The team originally got permission from a coffee company to sell its coffee with the Phoenix name on it. But over time, they knew they would need to take matters into their own hands. Through a series of God-led events, the team was able to procure the correct equipment and location to begin roasting their own coffee.
Phoenix Roasters coffee is 100% Arabica coffee, grown and rated as specialty coffee and ranking among the top 1% of coffee in the world by the Specialty Coffee Association of America and the International Coffee Association. While most of their coffee is single origin, their blends take into consideration complementary flavors and tastes, avoiding blends of lower quality beans.

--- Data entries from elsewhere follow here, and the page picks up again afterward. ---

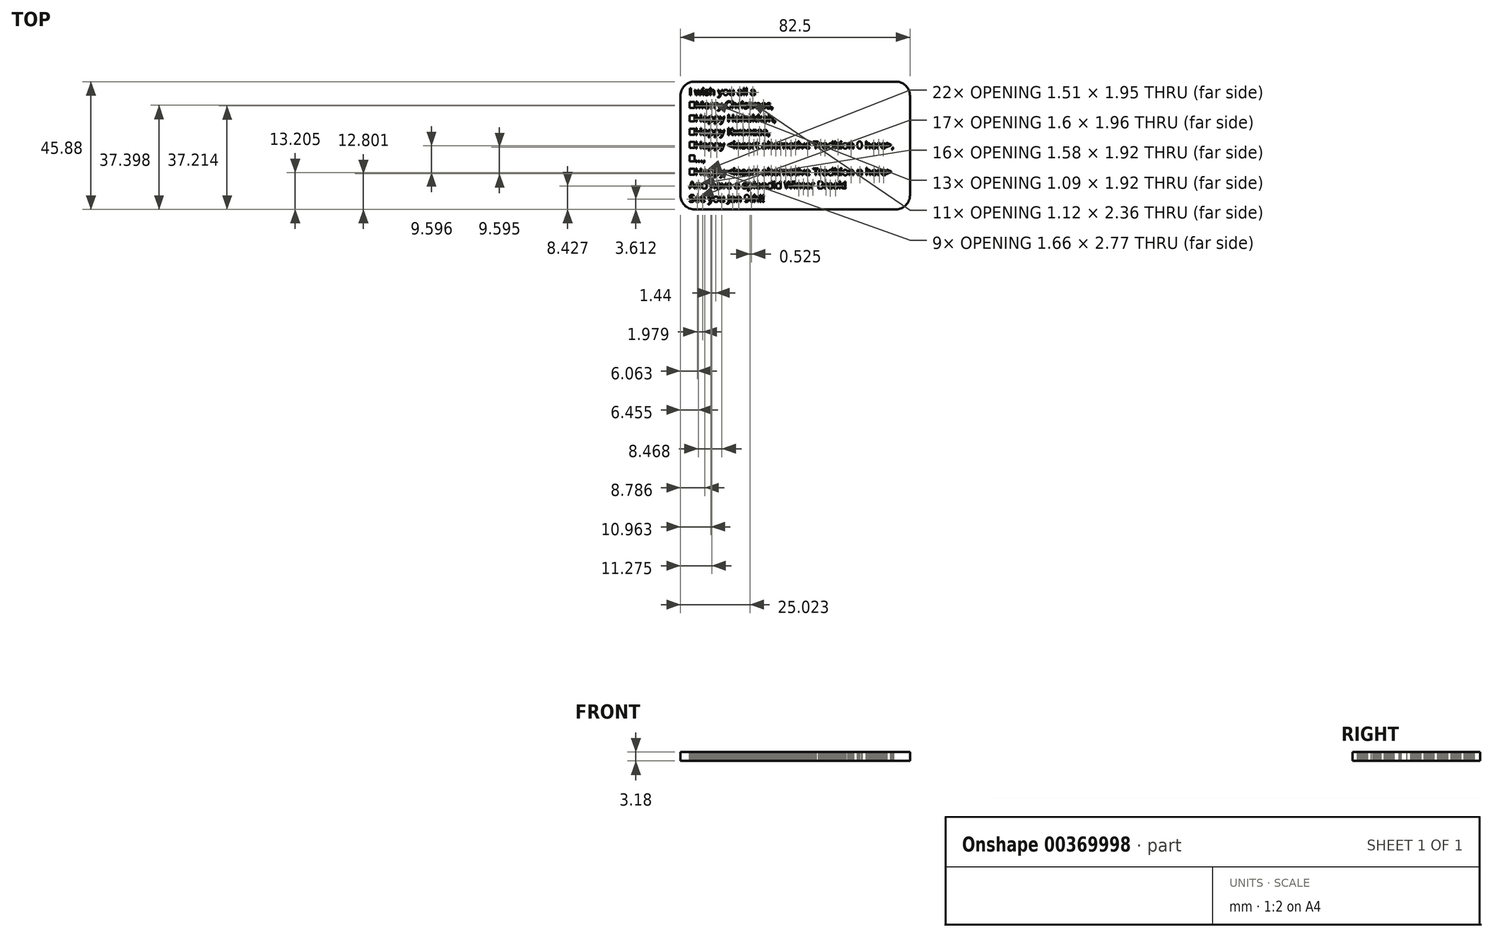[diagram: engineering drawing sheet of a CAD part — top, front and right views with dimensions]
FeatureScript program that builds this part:
annotation { "Feature Type Name" : "Feature", "Feature Type Description" : "" }
export const myFeature = defineFeature(function(context is Context, id is Id, definition is map)
    precondition{}
    {
        {
            var Q0;
            Q0=qCreatedBy(makeId("Top.planeOp"),FACE);
            var sketch = newSketch(context, id + "F0", { "sketchPlane" : qUnion([Q0])});
            skPoint(sketch, "E0.middle", {"position": v(0, 0) * mm});
            skText(sketch, "E1", { "text": "I wish you all a \n	Merry Christmas,\n	Happy Hanukkah,\n	Happy Kwanzaa,\n	Happy <insert alternative Tradition 0 here>,\n	...,\n	Happy <insert alternative Tradition n here>\nAnd have a splendid Winter Break!\nSee you Jan 9th!!", "fontName": "OpenSans-Regular.ttf"});
            skLineSegment(sketch, "E2.bottom", {"start": v(-5.14, 3.53) * mm, "end": v(77.36, 3.53) * mm});
            skLineSegment(sketch, "E2.top", {"start": v(-5.14, -42.35) * mm, "end": v(77.36, -42.35) * mm});
            skLineSegment(sketch, "E2.left", {"start": v(-5.14, 3.53) * mm, "end": v(-5.14, -42.35) * mm});
            skLineSegment(sketch, "E2.right", {"start": v(77.36, 3.53) * mm, "end": v(77.36, -42.35) * mm});
            const initialGuessF0  = {"E1": [-0.00201, -0.0013, 1, 0, 0.00254]};
            skSetInitialGuess(sketch, initialGuessF0);
            skSolve(sketch);
        }
        {
            var Q0;
            Q0=makeQuery(id+"F0.imprint","IMPRINT",FACE,{"disambiguationData":[TD([[makeQuery(id+"F0.imprint","IMPRINT",EDGE,{"derivedFrom":sQuery(id+"F0.wireOp",EDGE,"E1.sketch_text.stroke-0")}),1.0]])]});
            extrude(context, id + "F1", {"entities" : qUnion([Q0]), "depth" : 3.17 * mm});
        }
        {
            var Q0;
            Q0=makeQuery(id+"F1.opExtrude","SWEPT_EDGE",EDGE,{"disambiguationData":[OSD([sQuery(id+"F0.wireOp",EDGE,"E2.bottom"),sQuery(id+"F0.wireOp",EDGE,"E2.left")])]});
            var Q1;
            Q1=makeQuery(id+"F1.opExtrude","SWEPT_EDGE",EDGE,{"disambiguationData":[OSD([sQuery(id+"F0.wireOp",EDGE,"E2.bottom"),sQuery(id+"F0.wireOp",EDGE,"E2.right")])]});
            var Q2;
            Q2=makeQuery(id+"F1.opExtrude","SWEPT_EDGE",EDGE,{"disambiguationData":[OSD([sQuery(id+"F0.wireOp",EDGE,"E2.top"),sQuery(id+"F0.wireOp",EDGE,"E2.right")])]});
            var Q3;
            Q3=makeQuery(id+"F1.opExtrude","SWEPT_EDGE",EDGE,{"disambiguationData":[OSD([sQuery(id+"F0.wireOp",EDGE,"E2.top"),sQuery(id+"F0.wireOp",EDGE,"E2.left")])]});
            fillet(context, id + "F2", {"entities" : qUnion([Q0, Q1, Q2, Q3]), "radius" : 5.08 * mm, "tangentPropagation" : true, "allowEdgeOverflow" : false});
        }
    });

Through this coffee, Holland is able to fulfill his dream of positively impacting communities locally and globally. Locally, the Phoenix Community of Atlanta provides resources to domestic relief projects, including ending the commercial exploitation of children, ending homelessness, restoring abuse victims, supporting single mothers, and more. Phoenix Roasters allows Brian to truly do what he set out to do so many years ago: reach the brokenhearted.
“We just keep loving people and loving broken people,” Holland says. “And that’s really what we’re all about.”